In a world where mobile gaming is pretty handily cornered by the Angry Birds franchise (albeit, not as much recently), physics-centric puzzle games are, well, kind of the name of the game. Rabbids Big Bang is such a fresh twist on the “hurl your critter to complete a level” concept that I’m hard-pressed to really compare it to anything. But with a bit of practice, and a healthy dose of repeated frustration, this game is bound to win puzzle lovers over, if only at first.
As most classic gamers know, the Rabbids series is almost as seasoned as they come. These sassy, buck-toothed space rabbits are actually characters from the Rabbids Rayman series. Admittedly, I haven’t played more than 15 collective minutes of the original, but its reputation sitting somewhere between Mega Man and Crash Bandicoot precedes it enough to know that it’s pretty well loved. And the Rabbids games (which have been made not only for mobile but also consoles) are a lot of fun in their own right.
Rabbids Big Bang is a fresh twist on the brand of physics puzzlers made popular by Angry Birds.
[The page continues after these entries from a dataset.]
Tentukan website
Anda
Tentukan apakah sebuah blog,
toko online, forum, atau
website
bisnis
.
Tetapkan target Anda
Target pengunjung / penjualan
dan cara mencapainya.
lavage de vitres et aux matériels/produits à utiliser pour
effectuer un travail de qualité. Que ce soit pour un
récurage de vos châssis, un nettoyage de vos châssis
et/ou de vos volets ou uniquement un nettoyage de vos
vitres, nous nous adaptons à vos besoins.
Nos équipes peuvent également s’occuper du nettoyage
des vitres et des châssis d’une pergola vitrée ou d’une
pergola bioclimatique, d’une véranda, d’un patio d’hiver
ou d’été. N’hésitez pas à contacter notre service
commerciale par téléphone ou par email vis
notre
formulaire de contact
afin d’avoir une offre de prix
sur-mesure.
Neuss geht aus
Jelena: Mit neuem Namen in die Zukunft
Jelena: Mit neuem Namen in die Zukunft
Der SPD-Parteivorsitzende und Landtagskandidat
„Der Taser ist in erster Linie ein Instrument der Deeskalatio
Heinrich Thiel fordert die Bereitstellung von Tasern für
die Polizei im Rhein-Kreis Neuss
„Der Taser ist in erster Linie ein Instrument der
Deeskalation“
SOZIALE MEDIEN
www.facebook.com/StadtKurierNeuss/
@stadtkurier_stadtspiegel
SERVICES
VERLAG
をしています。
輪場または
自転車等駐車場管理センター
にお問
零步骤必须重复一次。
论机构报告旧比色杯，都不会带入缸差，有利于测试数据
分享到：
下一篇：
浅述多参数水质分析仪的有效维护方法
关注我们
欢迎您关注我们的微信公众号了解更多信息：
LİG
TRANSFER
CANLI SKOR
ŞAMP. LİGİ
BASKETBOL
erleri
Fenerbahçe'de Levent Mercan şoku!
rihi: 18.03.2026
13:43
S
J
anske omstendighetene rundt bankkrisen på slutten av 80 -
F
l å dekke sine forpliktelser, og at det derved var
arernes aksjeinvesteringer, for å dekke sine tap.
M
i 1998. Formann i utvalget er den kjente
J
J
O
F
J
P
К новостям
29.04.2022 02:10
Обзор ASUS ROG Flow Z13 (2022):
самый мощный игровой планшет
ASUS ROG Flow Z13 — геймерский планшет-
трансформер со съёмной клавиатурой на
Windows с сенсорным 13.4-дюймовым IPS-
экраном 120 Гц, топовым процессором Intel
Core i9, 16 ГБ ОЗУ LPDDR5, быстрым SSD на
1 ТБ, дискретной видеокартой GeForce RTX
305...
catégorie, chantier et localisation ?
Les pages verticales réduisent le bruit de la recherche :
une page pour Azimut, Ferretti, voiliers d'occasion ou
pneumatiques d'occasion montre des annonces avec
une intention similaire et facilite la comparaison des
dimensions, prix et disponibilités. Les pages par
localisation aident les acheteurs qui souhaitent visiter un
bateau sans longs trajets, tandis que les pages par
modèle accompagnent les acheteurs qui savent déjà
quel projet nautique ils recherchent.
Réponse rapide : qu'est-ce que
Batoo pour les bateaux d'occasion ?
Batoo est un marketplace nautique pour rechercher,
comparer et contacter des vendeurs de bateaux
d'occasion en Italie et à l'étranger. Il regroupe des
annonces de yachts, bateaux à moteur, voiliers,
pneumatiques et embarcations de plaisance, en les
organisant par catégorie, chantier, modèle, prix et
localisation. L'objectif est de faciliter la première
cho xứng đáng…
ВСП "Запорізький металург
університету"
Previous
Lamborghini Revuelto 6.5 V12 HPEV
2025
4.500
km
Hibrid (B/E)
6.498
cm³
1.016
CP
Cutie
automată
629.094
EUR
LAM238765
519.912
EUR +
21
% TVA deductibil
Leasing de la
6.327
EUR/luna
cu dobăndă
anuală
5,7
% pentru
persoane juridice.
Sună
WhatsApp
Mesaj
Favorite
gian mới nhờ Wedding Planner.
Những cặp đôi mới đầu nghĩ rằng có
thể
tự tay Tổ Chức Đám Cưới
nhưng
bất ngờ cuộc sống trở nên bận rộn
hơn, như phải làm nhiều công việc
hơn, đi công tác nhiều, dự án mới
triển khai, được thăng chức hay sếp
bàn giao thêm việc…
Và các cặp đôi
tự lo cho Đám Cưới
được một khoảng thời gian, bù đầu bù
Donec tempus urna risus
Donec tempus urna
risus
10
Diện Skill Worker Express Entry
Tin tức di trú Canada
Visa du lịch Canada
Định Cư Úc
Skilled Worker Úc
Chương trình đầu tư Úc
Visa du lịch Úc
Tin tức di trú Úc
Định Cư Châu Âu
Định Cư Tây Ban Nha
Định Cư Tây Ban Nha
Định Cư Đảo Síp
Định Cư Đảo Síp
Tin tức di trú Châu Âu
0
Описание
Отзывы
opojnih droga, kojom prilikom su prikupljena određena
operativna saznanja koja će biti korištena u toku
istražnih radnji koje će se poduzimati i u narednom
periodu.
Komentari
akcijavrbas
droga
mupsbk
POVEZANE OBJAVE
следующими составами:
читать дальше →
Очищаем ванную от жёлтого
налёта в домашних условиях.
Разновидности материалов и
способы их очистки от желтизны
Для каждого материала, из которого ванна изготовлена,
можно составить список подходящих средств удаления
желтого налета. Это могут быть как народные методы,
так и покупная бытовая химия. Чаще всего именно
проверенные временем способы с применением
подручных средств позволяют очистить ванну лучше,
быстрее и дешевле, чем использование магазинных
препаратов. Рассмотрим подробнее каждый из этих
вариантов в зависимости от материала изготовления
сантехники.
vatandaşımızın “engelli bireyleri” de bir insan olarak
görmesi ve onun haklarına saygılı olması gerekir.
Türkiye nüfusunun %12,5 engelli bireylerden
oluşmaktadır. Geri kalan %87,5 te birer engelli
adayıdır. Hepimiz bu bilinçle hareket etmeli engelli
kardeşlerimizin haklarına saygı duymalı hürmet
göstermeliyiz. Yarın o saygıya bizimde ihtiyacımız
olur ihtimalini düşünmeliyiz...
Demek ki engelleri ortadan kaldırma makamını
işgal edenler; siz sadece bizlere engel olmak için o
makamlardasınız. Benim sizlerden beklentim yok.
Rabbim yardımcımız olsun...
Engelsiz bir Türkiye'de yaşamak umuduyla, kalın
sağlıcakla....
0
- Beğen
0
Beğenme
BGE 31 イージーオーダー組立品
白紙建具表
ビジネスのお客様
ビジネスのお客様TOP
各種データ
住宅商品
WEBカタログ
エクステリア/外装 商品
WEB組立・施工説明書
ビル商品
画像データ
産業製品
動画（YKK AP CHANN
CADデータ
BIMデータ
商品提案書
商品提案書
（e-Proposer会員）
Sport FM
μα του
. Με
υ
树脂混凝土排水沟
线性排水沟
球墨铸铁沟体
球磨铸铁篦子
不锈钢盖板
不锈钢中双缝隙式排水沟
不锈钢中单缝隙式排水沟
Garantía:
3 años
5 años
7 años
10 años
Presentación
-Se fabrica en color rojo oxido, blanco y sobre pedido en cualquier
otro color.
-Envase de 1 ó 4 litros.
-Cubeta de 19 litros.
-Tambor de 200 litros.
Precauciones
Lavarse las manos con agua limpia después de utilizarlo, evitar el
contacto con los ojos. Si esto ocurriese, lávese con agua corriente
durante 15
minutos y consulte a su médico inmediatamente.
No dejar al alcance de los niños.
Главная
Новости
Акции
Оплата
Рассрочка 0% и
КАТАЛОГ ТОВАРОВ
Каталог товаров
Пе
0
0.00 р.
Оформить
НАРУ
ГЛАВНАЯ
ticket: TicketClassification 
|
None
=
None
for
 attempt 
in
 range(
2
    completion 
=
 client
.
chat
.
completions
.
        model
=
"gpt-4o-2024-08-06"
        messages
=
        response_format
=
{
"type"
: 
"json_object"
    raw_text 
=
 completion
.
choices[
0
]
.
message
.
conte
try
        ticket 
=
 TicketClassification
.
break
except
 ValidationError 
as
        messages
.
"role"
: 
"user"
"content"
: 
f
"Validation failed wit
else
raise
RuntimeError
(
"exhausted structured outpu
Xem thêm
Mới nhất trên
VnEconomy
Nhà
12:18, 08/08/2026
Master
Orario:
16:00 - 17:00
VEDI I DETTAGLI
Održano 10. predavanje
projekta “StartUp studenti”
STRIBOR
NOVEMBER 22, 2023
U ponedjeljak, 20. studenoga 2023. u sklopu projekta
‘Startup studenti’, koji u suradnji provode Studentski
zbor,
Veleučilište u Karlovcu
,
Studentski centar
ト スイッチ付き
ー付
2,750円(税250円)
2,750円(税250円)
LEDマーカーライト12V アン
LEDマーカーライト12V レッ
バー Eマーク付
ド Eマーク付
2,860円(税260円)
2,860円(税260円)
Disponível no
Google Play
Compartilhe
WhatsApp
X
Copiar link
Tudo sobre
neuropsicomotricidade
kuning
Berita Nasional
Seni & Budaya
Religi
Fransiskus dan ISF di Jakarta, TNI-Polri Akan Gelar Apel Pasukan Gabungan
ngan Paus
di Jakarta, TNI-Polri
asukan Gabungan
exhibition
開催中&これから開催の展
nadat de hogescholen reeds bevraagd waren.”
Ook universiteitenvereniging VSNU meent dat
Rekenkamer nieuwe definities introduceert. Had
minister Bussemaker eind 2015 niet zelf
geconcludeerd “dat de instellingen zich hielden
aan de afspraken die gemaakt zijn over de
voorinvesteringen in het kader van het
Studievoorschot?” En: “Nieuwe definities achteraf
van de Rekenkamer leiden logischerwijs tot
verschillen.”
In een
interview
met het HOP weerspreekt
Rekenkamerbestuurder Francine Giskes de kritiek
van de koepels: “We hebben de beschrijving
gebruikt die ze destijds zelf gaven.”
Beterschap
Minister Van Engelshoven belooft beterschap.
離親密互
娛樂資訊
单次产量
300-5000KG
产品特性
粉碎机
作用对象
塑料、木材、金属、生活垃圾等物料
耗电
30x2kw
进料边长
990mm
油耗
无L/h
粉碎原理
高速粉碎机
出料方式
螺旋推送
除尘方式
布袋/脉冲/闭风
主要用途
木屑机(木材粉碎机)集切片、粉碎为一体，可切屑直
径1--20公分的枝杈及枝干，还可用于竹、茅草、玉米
The central concept of the game is as follows: beginning the game on one of a series of worlds you launch your jetpack-equipped Rabbid character (done by smacking him with a bat) out of the atmosphere and into space. The goal is to collect coins, hit flying saucers or complete slingshot laps around the planet (or the others in that level’s galaxy). Similar to Angry Birds the initial throw and its trajectory are hugely important. But, once you’re in the air, you control the rabbid in a very simple way—you ascend and descend using jetpack bursts.
The trick to this game is getting used to the atmospheric physics. With Angry Birds, the very familiar “earthly” gravity was understood right out of the gate. But in this game you’re bound by the gravitational pull of your home planet. But not only that, you have to adjust to the gravities of the other planets in the level if you enter their atmosphere. This is an especially difficult task because sometimes you’re hovering below a planet, but its pull is sucking you upwards. It’s a disorienting interplay that caused some serious “ugh” moments for me.
The level structure reminded me of classic puzzle games. There are a bunch of “worlds” and within each, there are more than a dozen levels to complete. Because the game is broken up into a handful of sections like this, you can get used to the color schemes and difficulty levels within each world rather easily. It’s a tried-and-true technique for gauging accomplishment and “graduating” to new parts of a game.
Rabbid’s difficulty level aptly sits between “simple” and “tricky.” But the question with puzzle games that don’t really have a strong story is: “how addicting are they?” Let’s face it; most casual gamers won’t make it through the exhaustive quantity of levels. And at the just-right price point of $0.99, that’s okay. With that said, the game did miss out on a lot of “come back and play me” potential. Just like with survival games, simplicity only works if I want to play it in my spare time, and often.
Why isn’t it addictive, though? Well, the physics (while cool in concept), proved to be more of a hindrance than a challenge. At the end of the day, it was overly difficult to control rabbids when switching planets, and once you leave the atmosphere, the “floaty” effect really just delayed level timing and confused the rest of the physics, ultimately causing more frustration than fun.
So, what’s the verdict here? Well, as I said, the concept of the game got old quickly and I really never grasped the “feel” for it like I normally do with puzzle games. So, I couldn’t really even get to the point where I could assess the difficulty of later levels. The game lost me by the third world, and while I did finish more than that, I wasn’t enthralled. That said, the concept is really clever, and the playfulness of the characters gave me a little of that warm fuzzy feeling. I’m an N64 kid after all. As an added bonus the soundtrack and music added even more to the playfulness, hearkening me back to afternoons with Zelda and Crash Bandicoot.
At the end of the day, the game is just alright. It gave me a couple hours of total entertainment. I liked the multi-planet puzzles, and the frustration of getting used to the gravity complication presented enough of a challenge for a while. But after that, the game goes from pretty good to repetitive, flat and slightly unrealized. If you’re a fan of this franchise, however, then by all means go for it. But at the end of the day you’d be better served sticking with Rayman.